The cost of doing so this year was between £538 and £707 a week per person.

However, the subsidy maximum has been capped at £150 per week, causing the council to cover the difference, which ranges from £388 to £557 per week.

The projected cost for housing homeless people in temporary accommodation for this financial year is £272,740, almost three times the figure for 2022/23 at £96,113.

Next year’s net cost is expected to rise even further.

The housing benefit cap increase motion was initiated by Councillor Jacqui Taylor, lead for housing, and seconded by Councillor Paul de Kort, lead for resources.

Cllr Taylor said after the meeting: "We are standing with other Councils in asking the Government to take action to ease the financial burden that has fallen on local authorities.

"There has been a cross-party consensus among Councillors across the country about the need for the housing benefit cap to be raised by a substantial amount.

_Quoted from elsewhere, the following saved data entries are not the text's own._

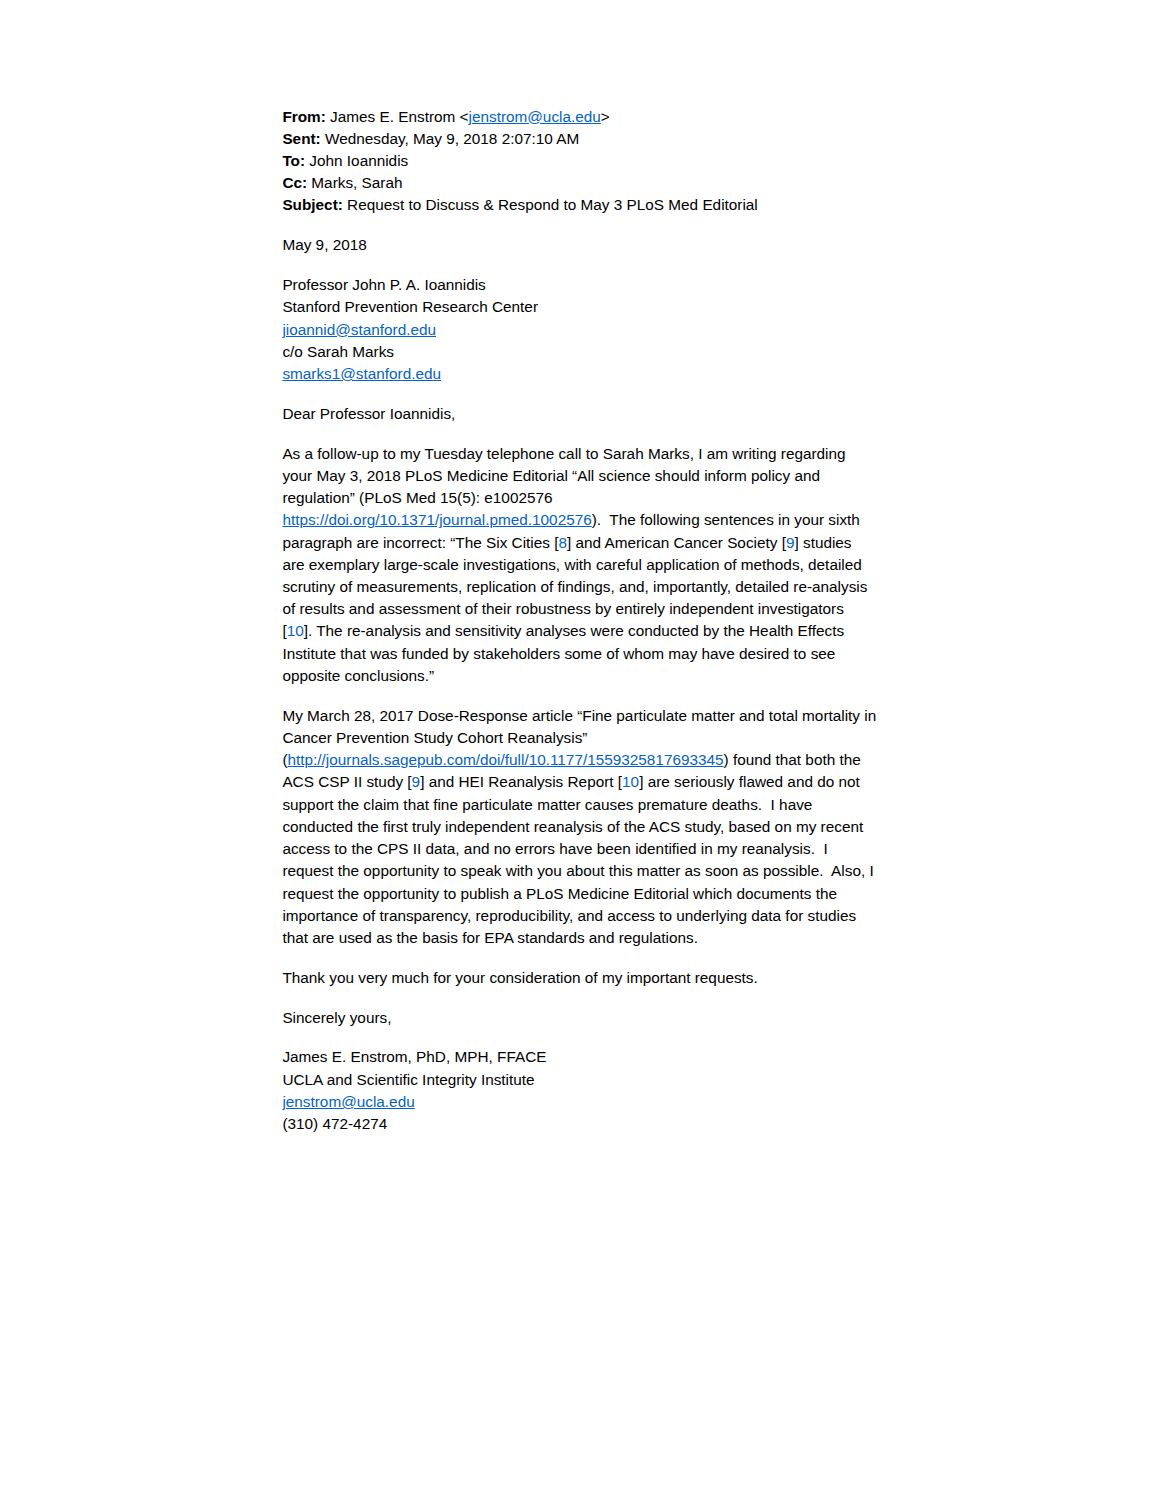From: James E. Enstrom <jenstrom@ucla.edu>
Sent: Wednesday, May 9, 2018 2:07:10 AM
To: John Ioannidis
Cc: Marks, Sarah
Subject: Request to Discuss & Respond to May 3 PLoS Med Editorial
May 9, 2018
Professor John P. A. Ioannidis
Stanford Prevention Research Center
jioannid@stanford.edu
c/o Sarah Marks
smarks1@stanford.edu
Dear Professor Ioannidis,
As a follow-up to my Tuesday telephone call to Sarah Marks, I am writing regarding your May 3, 2018 PLoS Medicine Editorial “All science should inform policy and regulation” (PLoS Med 15(5): e1002576 https://doi.org/10.1371/journal.pmed.1002576). The following sentences in your sixth paragraph are incorrect: “The Six Cities [8] and American Cancer Society [9] studies are exemplary large-scale investigations, with careful application of methods, detailed scrutiny of measurements, replication of findings, and, importantly, detailed re-analysis of results and assessment of their robustness by entirely independent investigators [10]. The re-analysis and sensitivity analyses were conducted by the Health Effects Institute that was funded by stakeholders some of whom may have desired to see opposite conclusions.”
My March 28, 2017 Dose-Response article “Fine particulate matter and total mortality in Cancer Prevention Study Cohort Reanalysis” (http://journals.sagepub.com/doi/full/10.1177/1559325817693345) found that both the ACS CSP II study [9] and HEI Reanalysis Report [10] are seriously flawed and do not support the claim that fine particulate matter causes premature deaths. I have conducted the first truly independent reanalysis of the ACS study, based on my recent access to the CPS II data, and no errors have been identified in my reanalysis. I request the opportunity to speak with you about this matter as soon as possible. Also, I request the opportunity to publish a PLoS Medicine Editorial which documents the importance of transparency, reproducibility, and access to underlying data for studies that are used as the basis for EPA standards and regulations.
Thank you very much for your consideration of my important requests.
Sincerely yours,
James E. Enstrom, PhD, MPH, FFACE
UCLA and Scientific Integrity Institute
jenstrom@ucla.edu
(310) 472-4274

"It has not gone up since 2011 and is quite unrealistic.

"We have no control over the demand for temporary accommodation, which is increasing alarmingly and do not get enough financial support to deal with it.

She added: "We are asking the Chancellor to allocate appropriate funds to help cover our costs and until he does, we will continue to lobby with other Councils on the issue."

The motion was unanimously approved at the full council meeting on Wednesday, February 28 with 42 councillors voting in favour, none against, and two abstaining.